– Ну, вот и славно, Владимир, я в тебе не сомневался.
На другом конце провода раздался долгий гудок. Сотников повесил трубку, допил оставшийся в стакане кофе, взял свой портфель и, достав из него свою записную книжку, начал обзванивать товарищей, не раз проверенных в опасных и трудных делах.
Глава 3
В посёлке все уже начинали готовиться ко сну, наступала ночь. В это время года вечера холодные, и на улицу не тянуло даже молодёжь. Спать ложились рано: с рассветом нужно было вставать на работу. То, что Савелий Геннадьевич так и не вернулся с рыбалки, никто и не заметил: кто-то не знал, что он пошёл на речку, а кто-то подумал, что он уже пришёл и лёг спать. В домах один за другим погасали неяркие огоньки керосиновых ламп, и, когда погасла последняя, посёлок скрылся в густой, почти осязаемой темноте: ни огонька, ни шороха, ни звука…
Вдруг тишина взорвалась тревожным лаем собак – в таёжном посёлке их было много, они охраняли его от дикого зверя и лихих людей. Сначала пара собак, поддерживая друг друга, залились захлёбывающимся испуганным лаем, и тут же к ним присоединились остальные. В домах стали зажигаться лампы, по окнам заметались силуэты людей. В некоторых домах задвигались занавески: люди пытались, вглядываясь в темноту, понять причину собачьего переполоха.
Спустя несколько минут к лаю собак добавились шорохи, посвистывания и непонятное бурчание. Стало понятно, что собаки подняли лай неспроста: что-то таинственное и явно зловещее нарушило покой преданных людям животных. Внезапно одна из собак так пронзительно взвизгнула, что всех, кто слышал, бросило в дрожь.
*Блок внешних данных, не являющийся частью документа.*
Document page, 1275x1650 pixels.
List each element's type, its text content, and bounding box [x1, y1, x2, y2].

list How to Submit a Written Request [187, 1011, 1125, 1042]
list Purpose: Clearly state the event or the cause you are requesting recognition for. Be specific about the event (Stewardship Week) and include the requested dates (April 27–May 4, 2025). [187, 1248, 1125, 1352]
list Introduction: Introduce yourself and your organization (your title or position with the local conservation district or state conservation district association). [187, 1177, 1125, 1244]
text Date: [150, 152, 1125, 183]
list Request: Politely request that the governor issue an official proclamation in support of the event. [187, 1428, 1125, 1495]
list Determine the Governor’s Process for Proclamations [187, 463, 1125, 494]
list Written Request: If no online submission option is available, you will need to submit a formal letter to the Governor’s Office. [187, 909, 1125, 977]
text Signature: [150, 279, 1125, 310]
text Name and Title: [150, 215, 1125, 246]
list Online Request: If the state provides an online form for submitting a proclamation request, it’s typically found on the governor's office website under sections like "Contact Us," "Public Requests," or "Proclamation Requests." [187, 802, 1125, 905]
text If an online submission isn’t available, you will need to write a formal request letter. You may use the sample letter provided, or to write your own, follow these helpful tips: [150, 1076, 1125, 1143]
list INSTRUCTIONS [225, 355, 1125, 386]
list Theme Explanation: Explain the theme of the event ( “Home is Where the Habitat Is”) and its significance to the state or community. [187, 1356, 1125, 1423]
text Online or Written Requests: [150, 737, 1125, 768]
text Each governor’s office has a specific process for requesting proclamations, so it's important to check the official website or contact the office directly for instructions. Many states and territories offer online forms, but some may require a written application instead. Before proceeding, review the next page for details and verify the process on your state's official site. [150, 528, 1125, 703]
– Чёрт возьми, этих несносных животных, – бурчал один из проснувшихся лесников, дом которого располагался ближе всего к вольерам, где и находились собаки. Он нехотя сел на кровать, нашарил ногами в темноте свои валенки, стоявшие под кроватью, опустил в них ноги и встал.
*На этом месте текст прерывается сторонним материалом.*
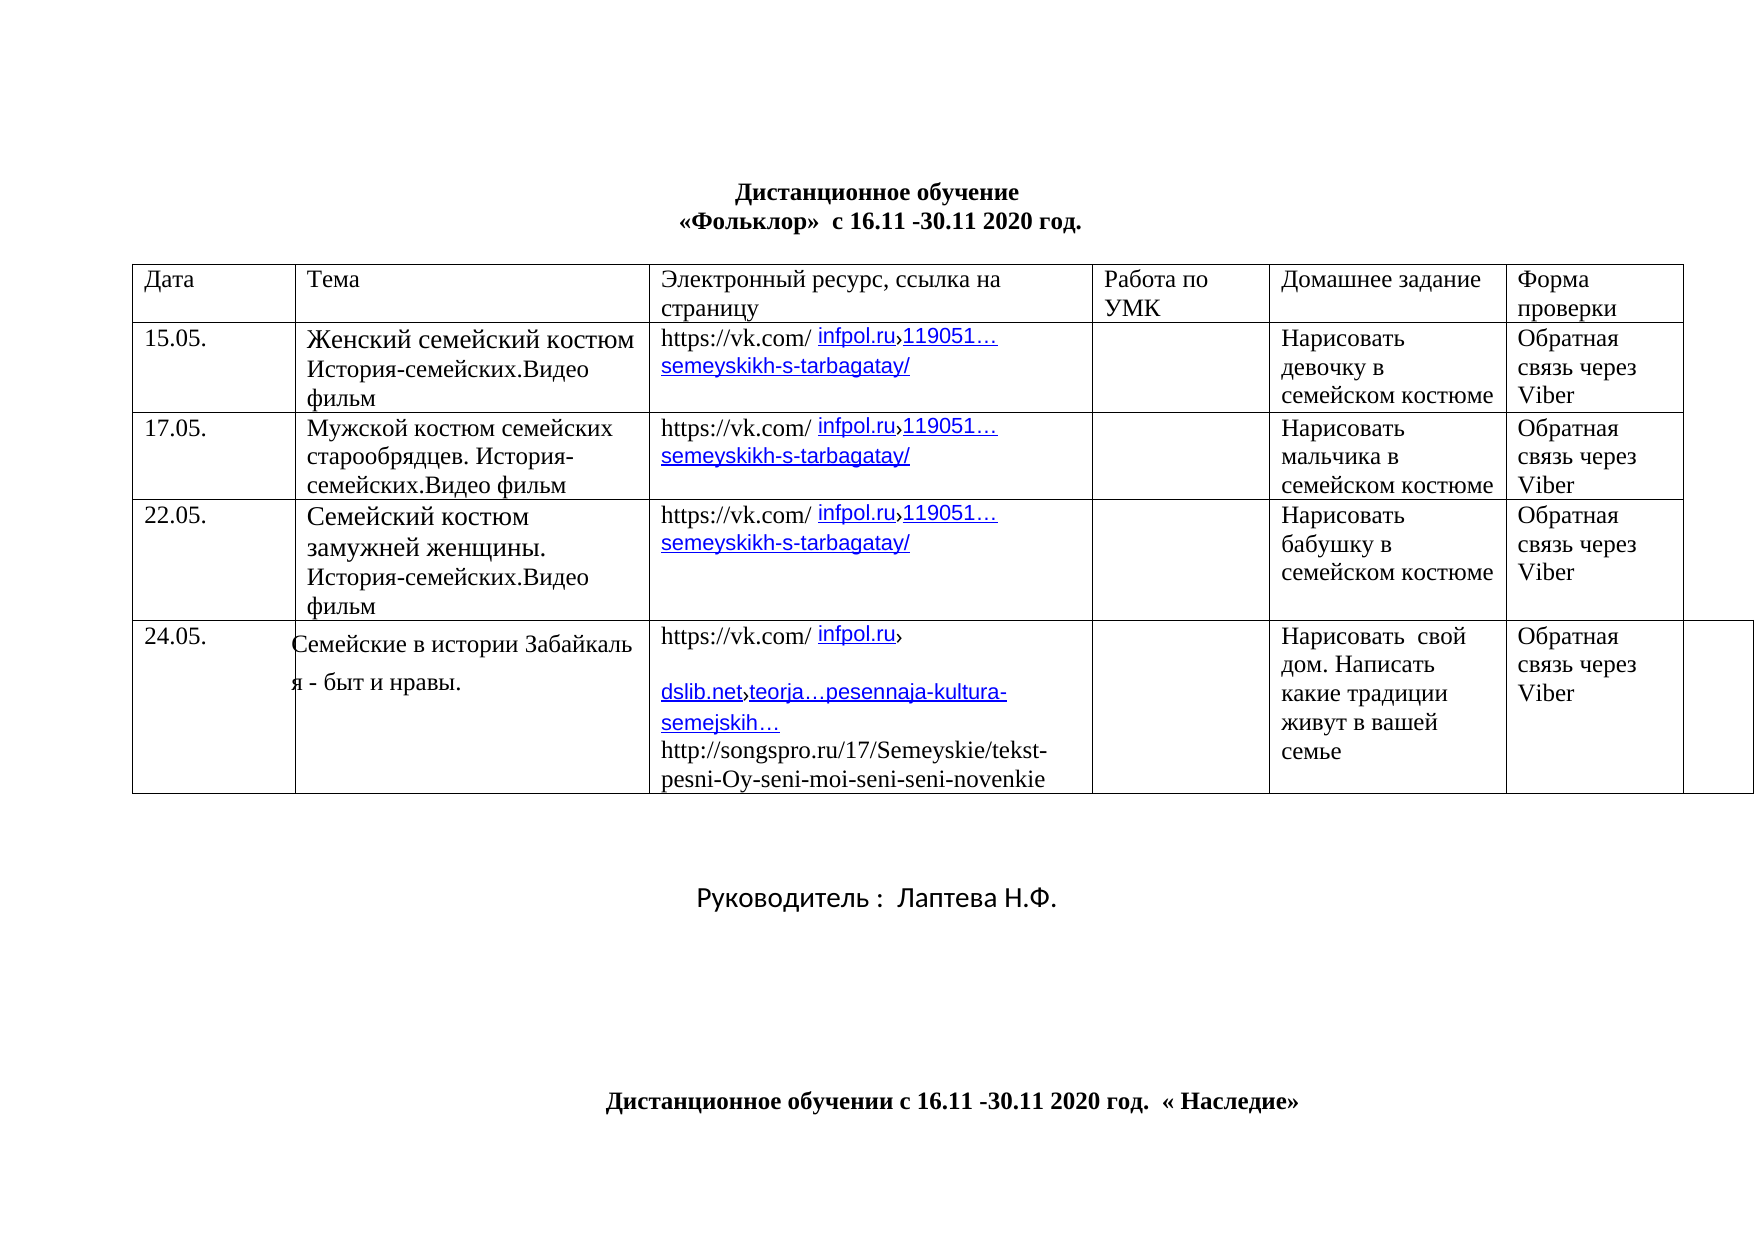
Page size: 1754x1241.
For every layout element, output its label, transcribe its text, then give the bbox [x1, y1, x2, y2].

table_cell Обратная связь через Viber [1507, 413, 1683, 499]
table_cell [1684, 621, 1753, 792]
text «Фольклор» с 16.11 -30.11 2020 год. [118, 206, 1636, 235]
table_header Электронный ресурс, ссылка на страницу [650, 265, 1092, 322]
text Руководитель : Лаптева Н.Ф. [118, 879, 1636, 915]
table_cell Семейский костюм замужней женщины. История-семейских.Видео фильм [296, 500, 649, 620]
table_cell 22.05. [133, 500, 295, 620]
table_cell [1093, 323, 1269, 412]
text Дистанционное обучение [118, 177, 1636, 206]
text Дистанционное обучении с 16.11 -30.11 2020 год. « Наследие» [118, 1086, 1636, 1115]
table_header Тема [296, 265, 649, 322]
table_cell [1093, 621, 1269, 792]
table_cell Обратная связь через Viber [1507, 621, 1683, 792]
table_cell [1093, 413, 1269, 499]
table_cell 24.05. [133, 621, 295, 792]
table_header Домашнее задание [1270, 265, 1506, 322]
table_cell https://vk.com/ infpol.ru› dslib.net›teorja…pesennaja-kultura-semejskih… http://songspro.ru/17/Semeyskie/tekst-pesni-Oy-seni-moi-seni-seni-novenkie [650, 621, 1092, 792]
table_header Дата [133, 265, 295, 322]
table_cell 15.05. [133, 323, 295, 412]
table_header Работа по УМК [1093, 265, 1269, 322]
table_cell Обратная связь через Viber [1507, 323, 1683, 412]
table_cell Нарисовать девочку в семейском костюме [1270, 323, 1506, 412]
table_cell Семейские в истории Забайкалья - быт и нравы. [296, 621, 649, 792]
table_cell Мужской костюм семейских старообрядцев. История-семейских.Видео фильм [296, 413, 649, 499]
table_cell https://vk.com/ infpol.ru›119051…semeyskikh-s-tarbagatay/ [650, 413, 1092, 499]
table_cell https://vk.com/ infpol.ru›119051…semeyskikh-s-tarbagatay/ [650, 323, 1092, 412]
table_cell Обратная связь через Viber [1507, 500, 1683, 620]
table_cell Нарисовать свой дом. Написать какие традиции живут в вашей семье [1270, 621, 1506, 792]
table_cell Нарисовать бабушку в семейском костюме [1270, 500, 1506, 620]
table_cell Нарисовать мальчика в семейском костюме [1270, 413, 1506, 499]
table_cell [1093, 500, 1269, 620]
table_cell 17.05. [133, 413, 295, 499]
table_cell https://vk.com/ infpol.ru›119051…semeyskikh-s-tarbagatay/ [650, 500, 1092, 620]
table_header Форма проверки [1507, 265, 1683, 322]
table_cell Женский семейский костюм История-семейских.Видео фильм [296, 323, 649, 412]
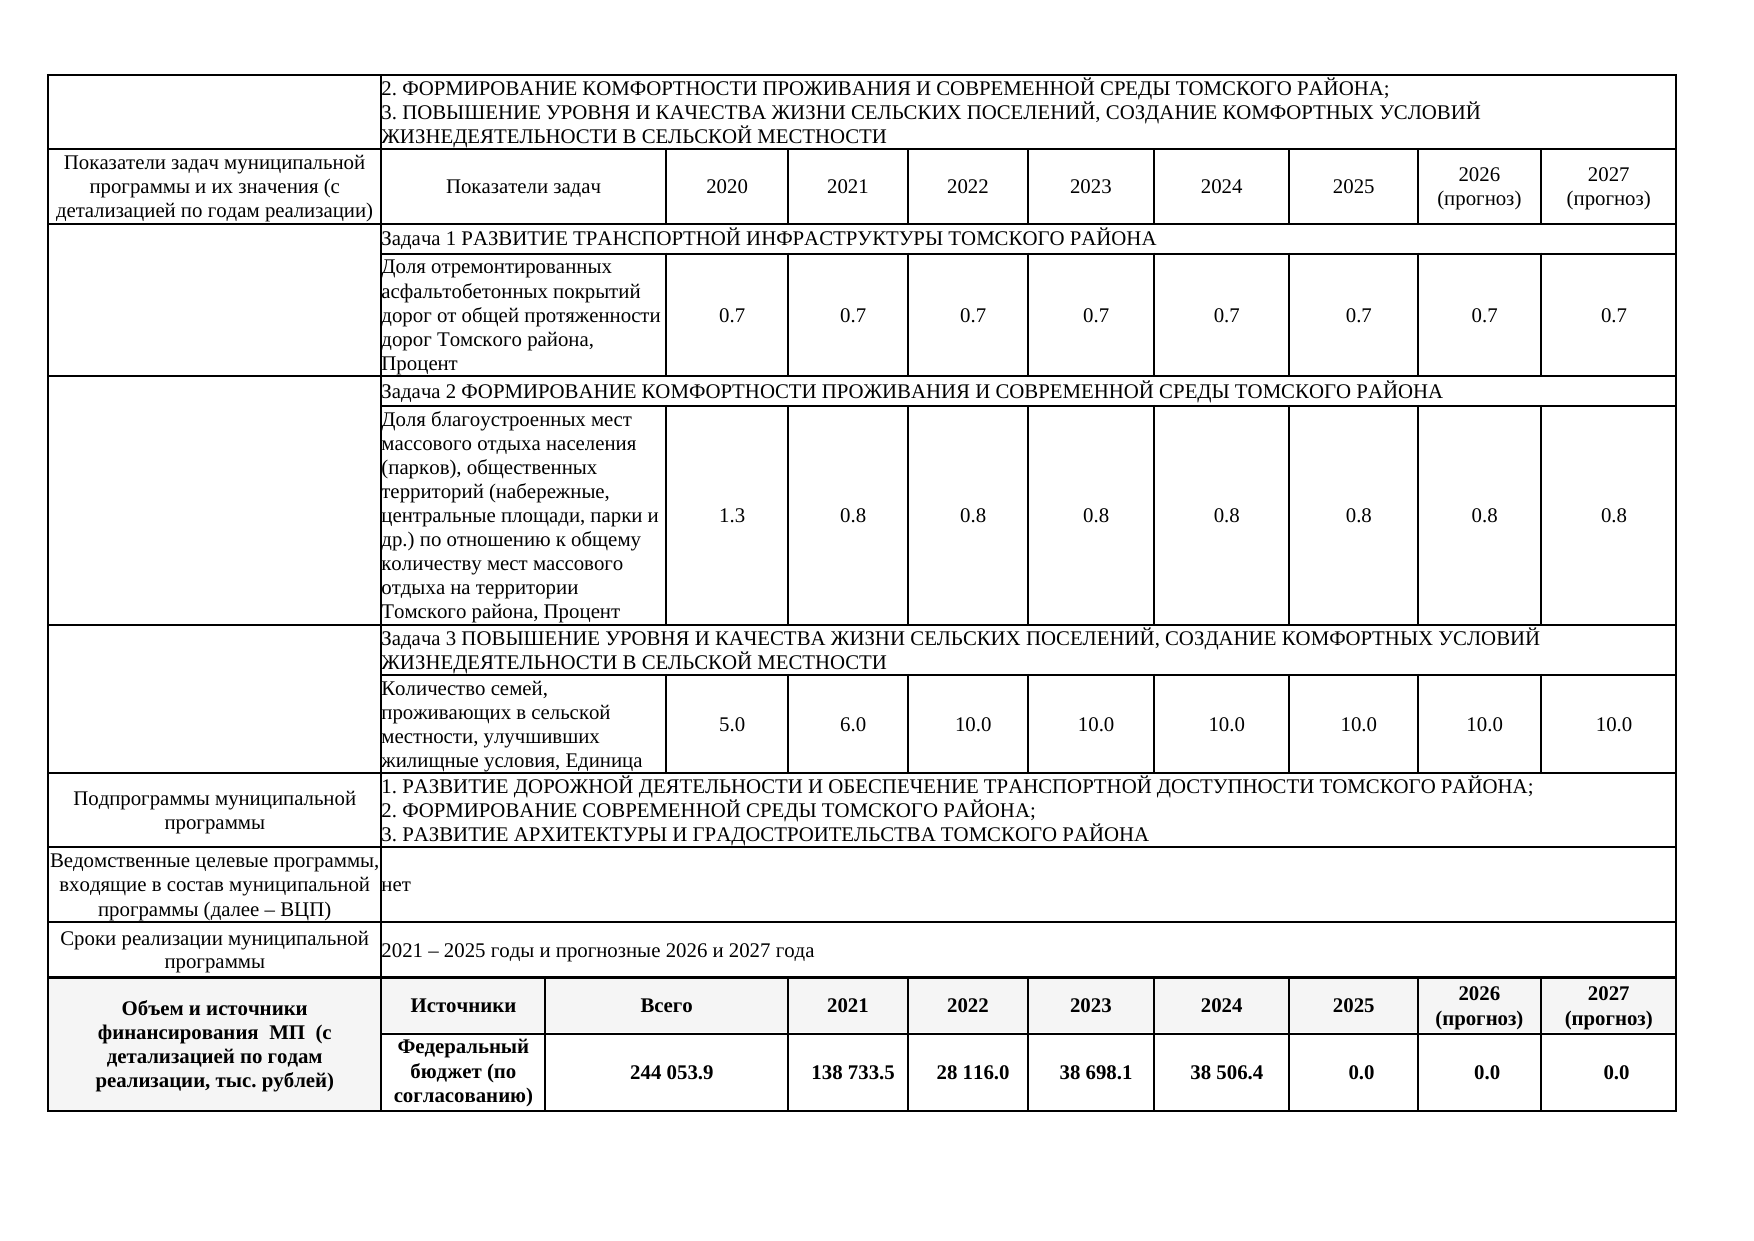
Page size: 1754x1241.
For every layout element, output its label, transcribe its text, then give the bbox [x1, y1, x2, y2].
– Пойду, проверю, что там происходит, – сказал он жене, надевая прямо на нижнее бельё ватник, с вечера положенный возле тёплой печки. И так, в армейских бязевых кальсонах с выбившимся из валенок завязками и такой же рубахе, белевшей в темноте из-под ватника, направился к выходу. На пороге остановился и, поколебавшись, сказал, обернувшись к обеспокоенной жене:
– Ты это… Закройся сейчас, и ни в коем случае не выходите из дома, пока я не приду.
– Мамочка, что случилось? – хрипловатым спросонья голосом сказала проснувшаяся от шума маленькая девочка.
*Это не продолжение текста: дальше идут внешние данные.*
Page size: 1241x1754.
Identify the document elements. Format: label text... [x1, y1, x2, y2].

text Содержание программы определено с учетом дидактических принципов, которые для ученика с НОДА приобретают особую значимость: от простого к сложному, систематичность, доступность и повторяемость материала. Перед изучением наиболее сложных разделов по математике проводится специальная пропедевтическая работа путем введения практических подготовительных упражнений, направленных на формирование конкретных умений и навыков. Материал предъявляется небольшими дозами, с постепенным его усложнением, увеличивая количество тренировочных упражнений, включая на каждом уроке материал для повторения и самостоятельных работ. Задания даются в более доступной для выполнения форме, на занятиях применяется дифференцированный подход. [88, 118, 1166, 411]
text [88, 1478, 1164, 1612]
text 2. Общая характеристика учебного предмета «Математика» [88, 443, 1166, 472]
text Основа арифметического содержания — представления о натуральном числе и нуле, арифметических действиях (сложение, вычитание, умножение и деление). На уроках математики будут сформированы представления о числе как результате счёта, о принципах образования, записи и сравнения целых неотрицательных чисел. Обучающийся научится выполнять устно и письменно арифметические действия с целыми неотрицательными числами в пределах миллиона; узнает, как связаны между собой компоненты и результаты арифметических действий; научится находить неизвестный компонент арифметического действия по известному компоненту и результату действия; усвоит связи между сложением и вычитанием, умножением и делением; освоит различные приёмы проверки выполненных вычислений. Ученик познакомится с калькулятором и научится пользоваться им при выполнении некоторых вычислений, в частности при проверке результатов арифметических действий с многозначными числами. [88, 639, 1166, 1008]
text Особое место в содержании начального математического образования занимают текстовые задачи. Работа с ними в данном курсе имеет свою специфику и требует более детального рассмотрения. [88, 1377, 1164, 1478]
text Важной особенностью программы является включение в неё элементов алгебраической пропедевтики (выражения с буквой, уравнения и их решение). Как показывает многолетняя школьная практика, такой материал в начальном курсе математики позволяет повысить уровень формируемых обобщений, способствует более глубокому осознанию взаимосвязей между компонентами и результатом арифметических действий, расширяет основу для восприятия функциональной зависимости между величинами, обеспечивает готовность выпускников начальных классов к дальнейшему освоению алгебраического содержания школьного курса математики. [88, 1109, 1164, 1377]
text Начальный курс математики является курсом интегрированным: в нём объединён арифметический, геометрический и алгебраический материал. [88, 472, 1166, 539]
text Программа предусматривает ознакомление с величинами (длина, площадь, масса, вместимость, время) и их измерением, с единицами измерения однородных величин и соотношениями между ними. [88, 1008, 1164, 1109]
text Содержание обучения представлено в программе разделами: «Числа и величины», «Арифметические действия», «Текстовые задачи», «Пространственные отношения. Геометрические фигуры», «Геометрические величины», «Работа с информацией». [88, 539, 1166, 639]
– Всё хорошо, моя малышка, – ответила мать. – Спи, папа сейчас вернётся.
– Мне страшно, мамуленька, – продолжала жаловаться девочка. – А куда пошёл папа?
– Спи, спи, Оленька, папа пошёл проверить, почему разлаялись собаки, сейчас он придёт, и мы будем спать дальше. На тебе твоего плюшевого зайку, обними его покрепче и засыпай.
– Мамочка, можно мы с зайкой ляжем с тобой? Мне, правда, очень страшно!
– Хорошо, ложись ко мне на кровать, я сейчас приду, только дождусь папу и всё.
Собаки не только не переставали лаять, но, кажется, волновались ещё больше, оглашая окрестности беспорядочным яростным лаем, сливающимся в тревожный, заставляющий всех прислушиваться собачий хор.
– Где же этот фонарь? – продолжал разговаривать вслух лесник, вышедший проверить, что случилось. – Ладно, обойдусь без него: тут всё равно рядом их вольеры. Наверное, это волки их так напугали.
Электричества в посёлке не было уже вторую неделю: сломался дизель, и местный электрик никак не мог его починить. Без фонаря, в кромешной тьме, в прямом смысле на ощупь пробирался лесник к вольерам, перебирая руками внутренние перекладины высокого соснового забора, ограждающего посёлок. Захлёбывающийся лай, переходящий в яростное хрипение рвущихся собак всё усиливался, достигая немыслимых тональностей. И к нему добавились ещё какие-то странные звуки, похожие одновременно и на посвистывания, и на скрежетания.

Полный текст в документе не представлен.